Endo Par Innovation Co.
v. BPI Labs, LLC

Adrenalin® (epinephrine)

February 22, 2024

GENERICally Speaking: A Hatch-Waxman Bulletin

Case Name: Endo Par Innovation Co. v. BPI Labs, LLC, C.A. No. 8:23-cv-1953-WFJ-TGW, 2024 WL 730478 (M.D. Fla. Feb. 22, 2024) (Jung, J.) 

Drug Product and Patent(s)-in-Suit: Adrenalin® (epinephrine); U.S. Patents Nos. 9,119,876 (“the ’876 patent”) and 9,295,657 (“the ’657 patent”)

Nature of the Case and Issue(s) Presented: Endo holds an NDA on Adrenalin. Adrenalin is a clear, colorless, sterile parental solution containing the active ingredient L-epinephrine and is intended for intramuscular or subcutaneous administration, and it’s primarily used for emergency treatment of anaphylactic reactions. In 2012, FDA expressed a number of concerns regarding the epinephrine formulation in Adrenalin, and the fact that it can degrade and react with other ingredients to form epinephrine sulfonic acid (“ESA”), or can racemize in aqueous solution to form D-epinephrine, both of which cause a decrease in the effective concentration of the active ingredient. This could decrease the potency of the drug and if left unaddressed, might become “unacceptable to patients suffering from emergency anaphylaxis who need potent medication in a short period of time.” Endo modified the Adrenalin formulation resulting in lower impurity levels and improved potency over a longer period of time or shelf life, and submitted supplemental NDAs for its reformulated product. The patents-in-suit cover the modified epinephrine compositions, methods of administration, and methods of making the same.

BPI holds an NDA for epinephrine injection, which FDA approved on July 29, 2014. BPI also recently submitted to FDA a supplement that is currently unapproved. On July 17, 2023, BPI sent Endo its First Notice Letter explaining why the patents-in-suit were invalid or not infringed. Endo notified BPI that the letter was deficient and did not include an offer of confidential access. BPI sent a Second Notice Letter on August 9, 2023. Endo maintained that the Second Notice Letter remained deficient because it ”failed to provide, for each claim of the Patents-in-Suit, a full and detailed explanation of why the claim is not infringed or is invalid or unenforceable.” Endo also noted that BPI did not provide Endo the entire NDA or the supplement and that relevant parts were redacted.

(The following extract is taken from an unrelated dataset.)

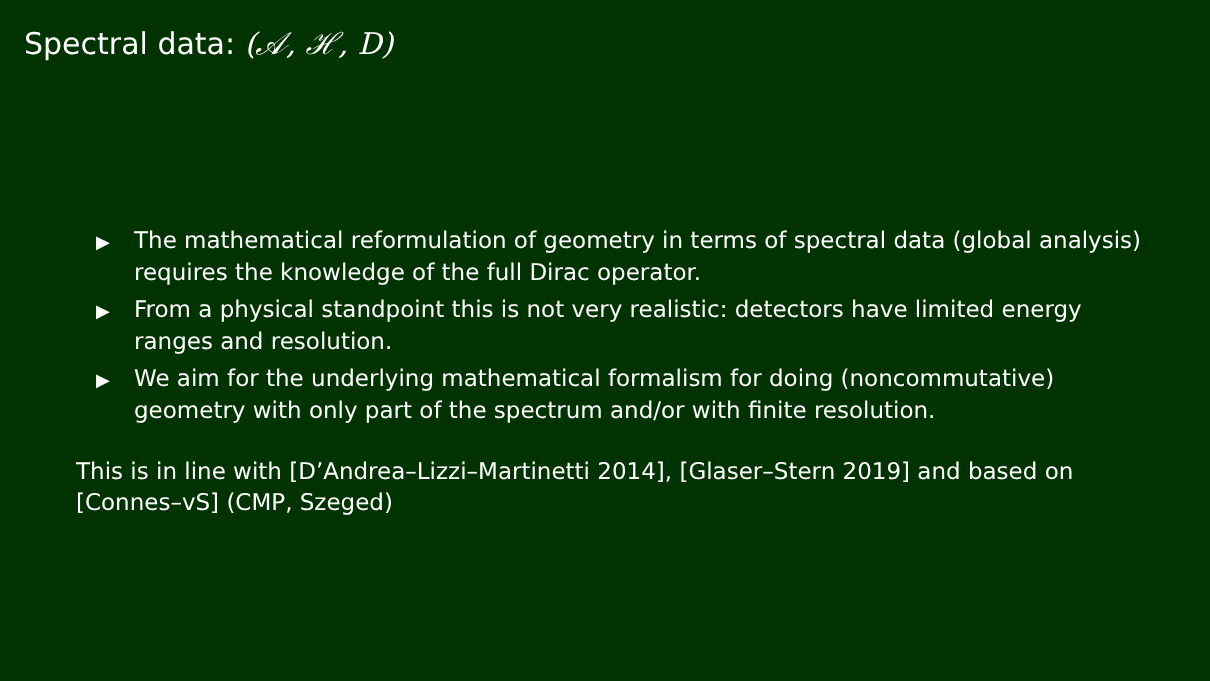Spectral data: (𝒜, ℋ, D)
▶ The mathematical reformulation of geometry in terms of spectral data (global analysis) requires the knowledge of the full Dirac operator.
▶ From a physical standpoint this is not very realistic: detectors have limited energy ranges and resolution.
▶ We aim for the underlying mathematical formalism for doing (noncommutative) geometry with only part of the spectrum and/or with finite resolution.
This is in line with [D’Andrea–Lizzi–Martinetti 2014], [Glaser–Stern 2019] and based on [Connes–vS] (CMP, Szeged)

Endo sued BPI for infringement. BPI moved to dismiss or, in the alternative, moved for a more definite statement. The court denied BPI’s motion.

Why Endo Prevailed: All that is required to state a claim for infringement pursuant to 35 U.S.C. § 271(e)(2) are Plaintiff’s: (i) interest in the patent-in-suit; (ii) receipt of a paragraph IV certification; (iii) knowledge that an ANDA or NDA has been filed in the FDA; and (iv) contention that the defendant’s proposed product will infringe. Endo has alleged each of those elements. Par Pharmaceuticals is the assignee of the patents-in-suit, Par Innovations is their exclusive licensee, and Par Sterile is the holder of the NDAs. Endo received the First and Second Notice Letters. BPI holds an NDA in which it sought to supplement seeking approval from the FDA. Finally, Endo’s complaint alleges that BPI’s proposed product infringes the asserted claims of the patents-in-suit. Nothing more is required under § 271(e)(2).

The court also denied BPI’s relief under Rule 12(e). Federal courts disfavor motions for a more definite statement in view of the liberal pleading requirements set forth in Fed. R. Civ. P. 8. If a complaint “indicates generally the type of litigation involved, it is sufficient to put the Defendants on notice.” Endo’s complaint accomplishes this goal and is sufficient to allow BPI to prepare a responsive pleading.